Qualität und Kosteneffizienz von Video-Kommunikations-Netzen sollen sich bessern

Juniper Networks und Polycom gehen eine Video-Konferenz-Allianz ein

27.01.2010 | Redakteur: Ulrike Ostler

Die involvierten Produkte

Die Service-Provider-Lösung von Juniper Networks und Polycom ist voraussichtlich ab Juni 2010 erhältlich.
Die Service-Provider-Lösung von Juniper Networks und Polycom ist voraussichtlich ab Juni 2010 erhältlich.

Für die in Aussicht gestellte Lösung, die ab Juni dieses Jahres verfügbar sein soll, wird Juniper die Netzwerkinfrastruktur liefern. Dazu zählen die Produkte „SRC Policy Management“ und die Universal Edge-Router „MX Series 3 D“. Hinzu kommen die Service-Gateways der „SRX“-Serie. Dabei handelt es sich um eine integrierte Routing- und Sicherheitsplattform.
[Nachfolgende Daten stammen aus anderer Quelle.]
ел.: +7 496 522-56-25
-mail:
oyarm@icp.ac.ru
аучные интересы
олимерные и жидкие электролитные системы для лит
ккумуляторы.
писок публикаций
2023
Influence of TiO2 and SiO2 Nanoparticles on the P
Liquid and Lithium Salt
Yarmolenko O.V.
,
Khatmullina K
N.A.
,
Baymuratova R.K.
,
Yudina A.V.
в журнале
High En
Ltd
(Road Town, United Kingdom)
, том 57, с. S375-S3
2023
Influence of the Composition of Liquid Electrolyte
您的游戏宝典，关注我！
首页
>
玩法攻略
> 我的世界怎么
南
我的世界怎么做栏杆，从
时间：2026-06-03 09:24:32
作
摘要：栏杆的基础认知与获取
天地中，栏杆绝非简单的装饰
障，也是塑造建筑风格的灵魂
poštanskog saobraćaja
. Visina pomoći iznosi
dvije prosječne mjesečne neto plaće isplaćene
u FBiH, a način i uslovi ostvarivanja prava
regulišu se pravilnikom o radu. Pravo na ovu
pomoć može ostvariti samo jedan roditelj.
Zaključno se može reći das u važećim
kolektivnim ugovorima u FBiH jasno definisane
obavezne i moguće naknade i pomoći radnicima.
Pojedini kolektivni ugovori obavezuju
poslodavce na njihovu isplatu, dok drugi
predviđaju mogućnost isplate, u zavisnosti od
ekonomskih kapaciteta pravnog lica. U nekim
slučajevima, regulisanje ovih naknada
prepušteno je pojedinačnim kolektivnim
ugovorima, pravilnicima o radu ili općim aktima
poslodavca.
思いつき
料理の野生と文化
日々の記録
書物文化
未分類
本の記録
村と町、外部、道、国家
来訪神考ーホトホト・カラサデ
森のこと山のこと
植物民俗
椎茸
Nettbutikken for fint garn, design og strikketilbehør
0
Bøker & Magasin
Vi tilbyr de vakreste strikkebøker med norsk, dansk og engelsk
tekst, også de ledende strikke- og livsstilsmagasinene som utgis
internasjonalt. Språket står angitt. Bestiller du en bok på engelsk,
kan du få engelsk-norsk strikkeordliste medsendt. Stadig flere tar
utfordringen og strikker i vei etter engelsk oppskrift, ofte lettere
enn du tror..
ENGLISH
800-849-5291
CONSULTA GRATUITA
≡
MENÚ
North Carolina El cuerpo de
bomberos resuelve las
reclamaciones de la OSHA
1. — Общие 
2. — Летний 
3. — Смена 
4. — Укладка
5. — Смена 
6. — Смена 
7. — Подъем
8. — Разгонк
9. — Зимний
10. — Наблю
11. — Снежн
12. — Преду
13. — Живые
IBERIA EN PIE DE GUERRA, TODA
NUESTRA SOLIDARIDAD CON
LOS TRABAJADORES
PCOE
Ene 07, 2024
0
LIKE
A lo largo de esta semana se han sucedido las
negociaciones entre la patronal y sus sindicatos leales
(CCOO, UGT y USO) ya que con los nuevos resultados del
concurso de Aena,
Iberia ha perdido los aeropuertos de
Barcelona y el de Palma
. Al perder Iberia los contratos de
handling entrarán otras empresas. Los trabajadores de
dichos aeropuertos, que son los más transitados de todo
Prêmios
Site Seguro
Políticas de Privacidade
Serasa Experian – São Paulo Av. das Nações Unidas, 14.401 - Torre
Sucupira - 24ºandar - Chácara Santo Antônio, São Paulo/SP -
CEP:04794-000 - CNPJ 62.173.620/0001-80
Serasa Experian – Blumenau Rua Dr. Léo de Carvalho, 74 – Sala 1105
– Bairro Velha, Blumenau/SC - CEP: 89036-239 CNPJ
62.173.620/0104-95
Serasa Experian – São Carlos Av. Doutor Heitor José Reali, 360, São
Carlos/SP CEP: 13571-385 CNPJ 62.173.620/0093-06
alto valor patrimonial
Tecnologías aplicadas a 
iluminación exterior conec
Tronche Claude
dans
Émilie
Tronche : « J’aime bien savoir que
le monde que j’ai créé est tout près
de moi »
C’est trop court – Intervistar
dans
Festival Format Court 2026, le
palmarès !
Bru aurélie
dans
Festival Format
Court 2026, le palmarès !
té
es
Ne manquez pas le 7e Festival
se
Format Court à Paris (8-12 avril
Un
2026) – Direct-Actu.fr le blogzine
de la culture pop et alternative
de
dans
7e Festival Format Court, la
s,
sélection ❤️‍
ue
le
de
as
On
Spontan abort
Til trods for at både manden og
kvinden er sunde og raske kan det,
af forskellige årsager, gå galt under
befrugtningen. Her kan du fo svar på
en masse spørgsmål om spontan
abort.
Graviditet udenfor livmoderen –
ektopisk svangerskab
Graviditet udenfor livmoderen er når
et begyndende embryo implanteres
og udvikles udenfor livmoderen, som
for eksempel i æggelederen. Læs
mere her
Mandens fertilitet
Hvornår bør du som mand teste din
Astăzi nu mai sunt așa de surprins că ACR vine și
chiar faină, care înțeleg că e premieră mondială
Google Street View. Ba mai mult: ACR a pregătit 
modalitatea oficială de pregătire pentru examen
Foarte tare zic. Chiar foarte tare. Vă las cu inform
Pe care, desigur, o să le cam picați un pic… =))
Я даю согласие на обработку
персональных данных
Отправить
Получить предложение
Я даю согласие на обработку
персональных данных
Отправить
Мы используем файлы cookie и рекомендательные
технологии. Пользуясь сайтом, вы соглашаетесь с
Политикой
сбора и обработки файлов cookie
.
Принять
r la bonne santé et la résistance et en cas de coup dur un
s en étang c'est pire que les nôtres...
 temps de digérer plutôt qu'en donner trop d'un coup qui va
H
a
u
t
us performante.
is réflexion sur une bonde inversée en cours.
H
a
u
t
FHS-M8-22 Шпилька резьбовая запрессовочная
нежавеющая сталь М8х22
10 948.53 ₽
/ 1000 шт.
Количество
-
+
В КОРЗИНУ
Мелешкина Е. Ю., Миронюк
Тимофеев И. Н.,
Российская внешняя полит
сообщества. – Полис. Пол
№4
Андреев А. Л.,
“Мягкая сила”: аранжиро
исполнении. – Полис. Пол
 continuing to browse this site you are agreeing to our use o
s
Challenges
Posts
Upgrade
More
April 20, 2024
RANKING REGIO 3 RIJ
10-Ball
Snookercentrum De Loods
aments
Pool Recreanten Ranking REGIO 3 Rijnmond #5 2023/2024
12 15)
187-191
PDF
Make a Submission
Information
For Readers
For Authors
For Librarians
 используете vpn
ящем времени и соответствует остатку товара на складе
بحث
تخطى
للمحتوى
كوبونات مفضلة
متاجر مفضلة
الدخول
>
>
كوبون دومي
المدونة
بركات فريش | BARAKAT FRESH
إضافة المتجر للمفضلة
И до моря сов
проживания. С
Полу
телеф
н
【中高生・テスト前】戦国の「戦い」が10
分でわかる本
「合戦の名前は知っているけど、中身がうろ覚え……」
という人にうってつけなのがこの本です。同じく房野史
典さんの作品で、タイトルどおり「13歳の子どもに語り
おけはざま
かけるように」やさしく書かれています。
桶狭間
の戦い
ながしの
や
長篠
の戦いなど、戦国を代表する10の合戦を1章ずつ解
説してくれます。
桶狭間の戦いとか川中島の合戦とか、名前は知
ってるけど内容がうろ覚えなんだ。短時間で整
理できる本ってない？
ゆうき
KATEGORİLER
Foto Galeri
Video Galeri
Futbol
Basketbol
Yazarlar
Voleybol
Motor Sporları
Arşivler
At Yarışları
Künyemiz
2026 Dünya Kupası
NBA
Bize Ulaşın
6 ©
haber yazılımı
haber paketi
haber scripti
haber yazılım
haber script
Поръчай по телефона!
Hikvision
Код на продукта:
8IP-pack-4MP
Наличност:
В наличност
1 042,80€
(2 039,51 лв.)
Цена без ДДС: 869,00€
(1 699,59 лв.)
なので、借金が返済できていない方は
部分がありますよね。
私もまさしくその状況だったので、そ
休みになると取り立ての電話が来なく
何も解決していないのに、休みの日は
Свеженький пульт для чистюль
Polycom steuert eine Video-Kommunikations-Infrastruktur-Plattform und seine auf Standards basierenden Telepresence-Systeme und Video-Konferenz-Endpunkte bei. Eine weitere Komponente ist die „Distributed Media Application“ (DMA), die ein zusätzliches Maß an Ausfallsicherheit gewährleisten soll.

Die Echtzeit-Übertragung von Daten zwischen den Routing- und Sicherheitsplattformen sowie dem DMA-Verbindungssteuerungs-Server ermöglicht nicht nur eine dynamische Zuweisung von Video- und Netzwerkressourcen, sondern auch eine Priorisierung von Bandbreitenressourcen. Diese sollen sich an dem für die jeweilige Video-Verbindung erforderlichen Bandbreitenbedarf orientieren und über ein durchgängiges Policy-Management steuerbar sein.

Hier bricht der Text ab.